:: About this exercise ::
Answer these questions using the essay on spring and fresh starts below.
1. According to the essay, what does spring do instead of erasing winter?
2. During what treatment did the writer sit through dark mornings?
3. What mode is the writer getting back into this spring?

:: Text under study ::
******

I have never been a big believer in fresh starts.


Not because I am cynical about change — I have seen too much of it, in myself and in the people I work with, to dismiss the possibility. But the mythology of the fresh start — the clean slate, the new beginning untethered from everything that came before it — has always seemed off to me. You do not get to start over. You get to start from where you are. Those are two different things.


And yet. Spring keeps arriving anyway, and I keep being unable to argue my way out of it.


What Easter Actually Teaches


The older I get, and the more I have been through, the more I think Easter is about something harder and more honest than renewal. It is about what comes after the worst thing. It is about the possibility — not the guarantee, but the possibility — that the story is not over when it feels like it is.


I sat through a lot of dark mornings during chemo wondering if the things I cared about would still be waiting on the other side. The training. The work. The people. Most of them were. Some of them were different. I was different. That is not a failure of renewal — that is what renewal actually looks like. Not a return to what was, but an honest reckoning with what is, and a decision to keep moving anyway.


The Problem With Fresh Starts


Most people do not need a fresh start. They need an honest look at where they actually are — not where they wish they were, not where they were before things got hard — and a decision about what to do from that specific place, on this specific day, with what is actually available to them.


Spring does not erase winter. It follows it. The ground is softer after the freeze. Things grow anew in the disruption the cold left behind. The season does not pretend nothing happened. It simply keeps going anyway.


That is the version of renewal I embrace. Not the mythology of the blank slate, but the reality of the thawed ground — still marked by what it has been through, and because of that, more ready to grow than it would have been otherwise.


What I Am Actually Starting This Spring


I am getting back into full training mode after a winter where I kept my stride but didn’t go all out. I am putting work into the world that has been in progress for longer than I care to admit. I am trying to show up better in a few places where I know I have been running on autopilot.


None of those things are fresh starts. They are continuations of work already in progress, of commitments already made, of a life that has been through enough to know that the goal is not to start over. The goal is to keep going with more honesty, authenticity and intention than you managed yesterday.


That is what spring is, if you let it be.


Happy Easter. Get outside. Keep going.

******

:: Supplied records ::
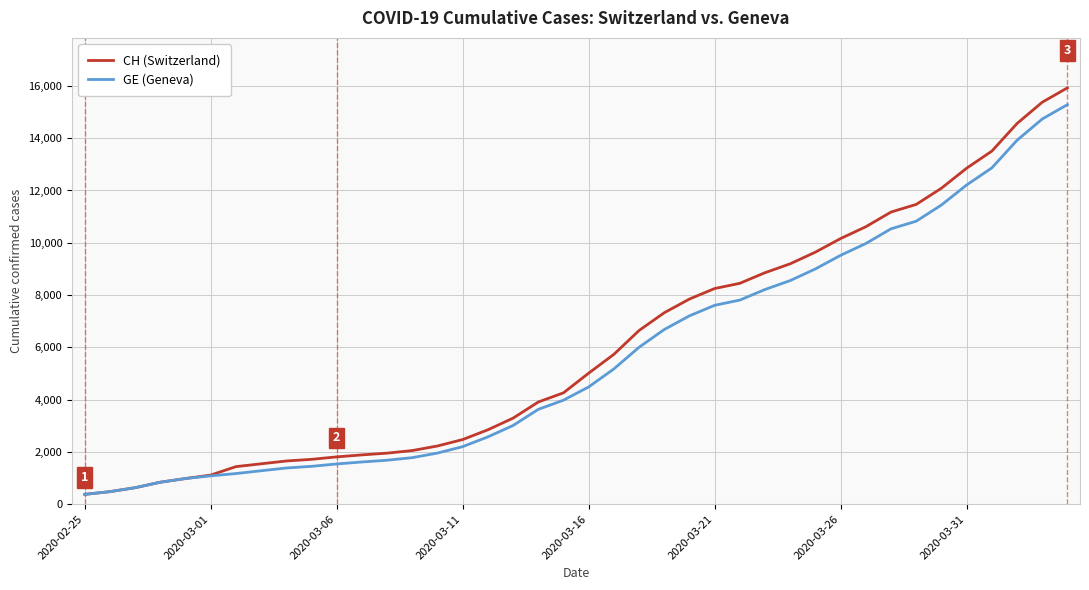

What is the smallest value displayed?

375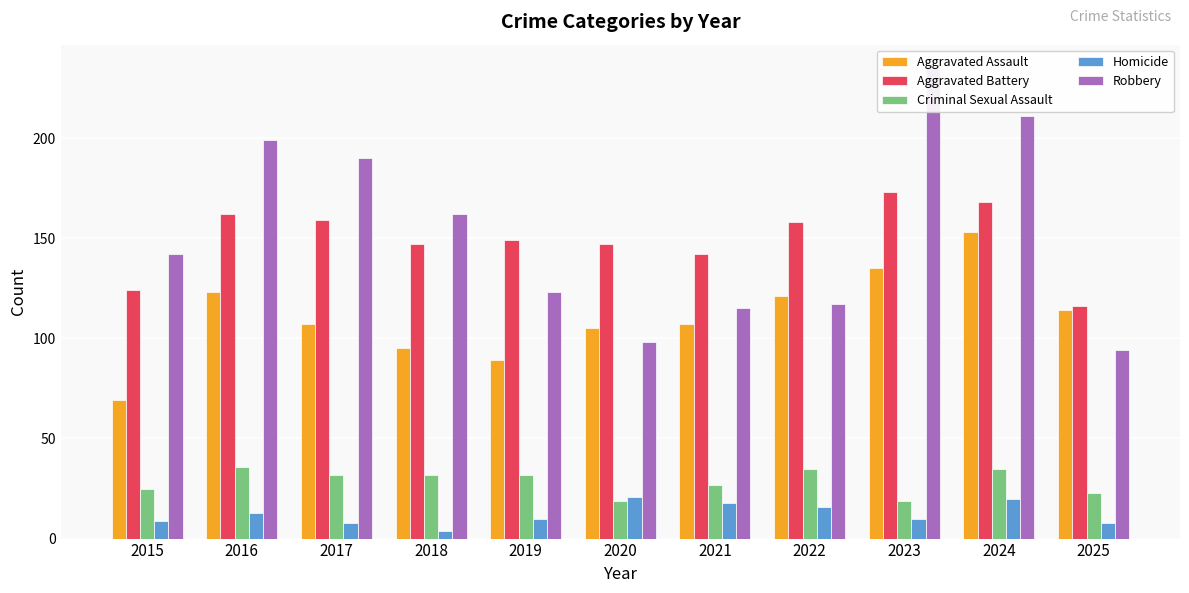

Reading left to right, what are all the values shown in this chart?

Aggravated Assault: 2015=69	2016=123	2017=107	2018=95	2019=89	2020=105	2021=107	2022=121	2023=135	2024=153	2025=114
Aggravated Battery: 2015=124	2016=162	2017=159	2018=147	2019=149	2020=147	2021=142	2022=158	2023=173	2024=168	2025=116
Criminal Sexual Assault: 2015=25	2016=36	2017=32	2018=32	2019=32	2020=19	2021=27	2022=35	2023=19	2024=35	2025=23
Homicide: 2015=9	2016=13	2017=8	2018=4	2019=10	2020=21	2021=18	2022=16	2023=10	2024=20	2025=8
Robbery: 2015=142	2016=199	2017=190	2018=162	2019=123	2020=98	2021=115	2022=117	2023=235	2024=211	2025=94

******

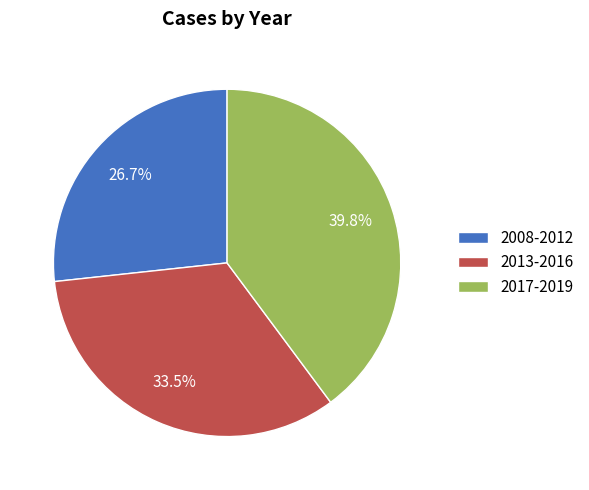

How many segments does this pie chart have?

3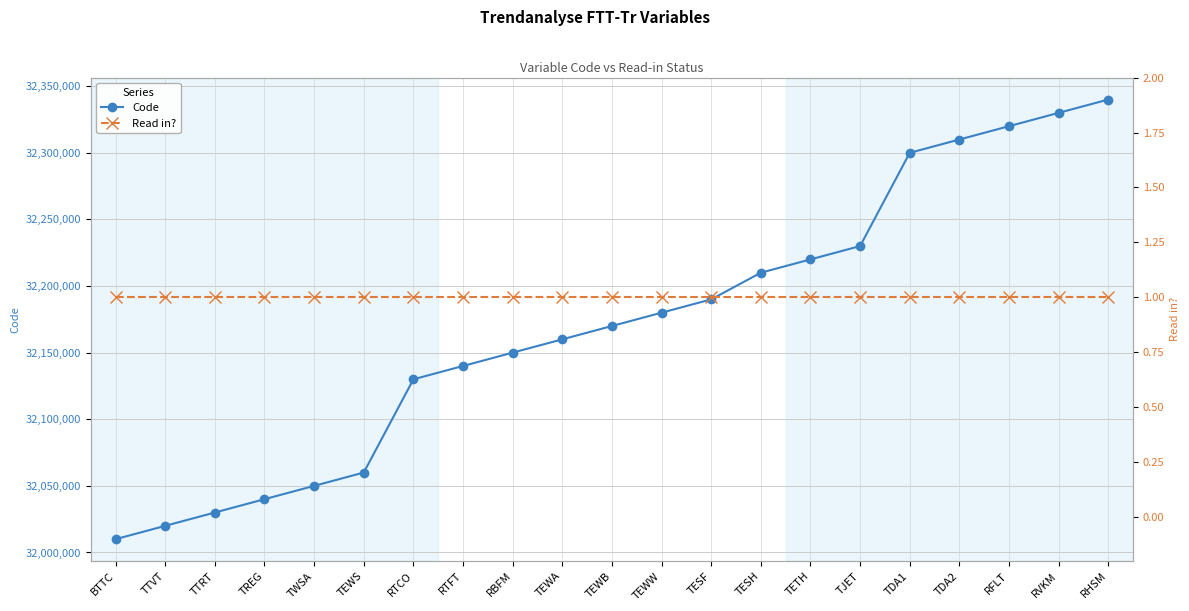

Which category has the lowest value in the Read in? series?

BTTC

******

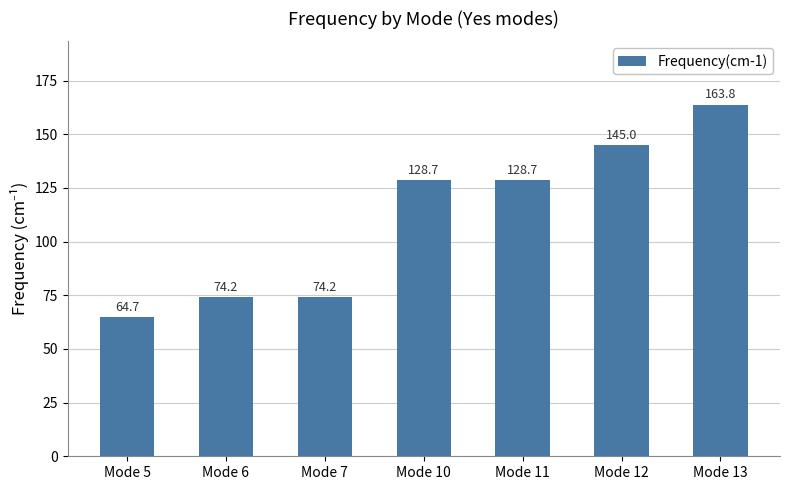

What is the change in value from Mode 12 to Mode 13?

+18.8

******

:: Output ::
1. It follows winter.
2. Chemo.
3. Full training mode.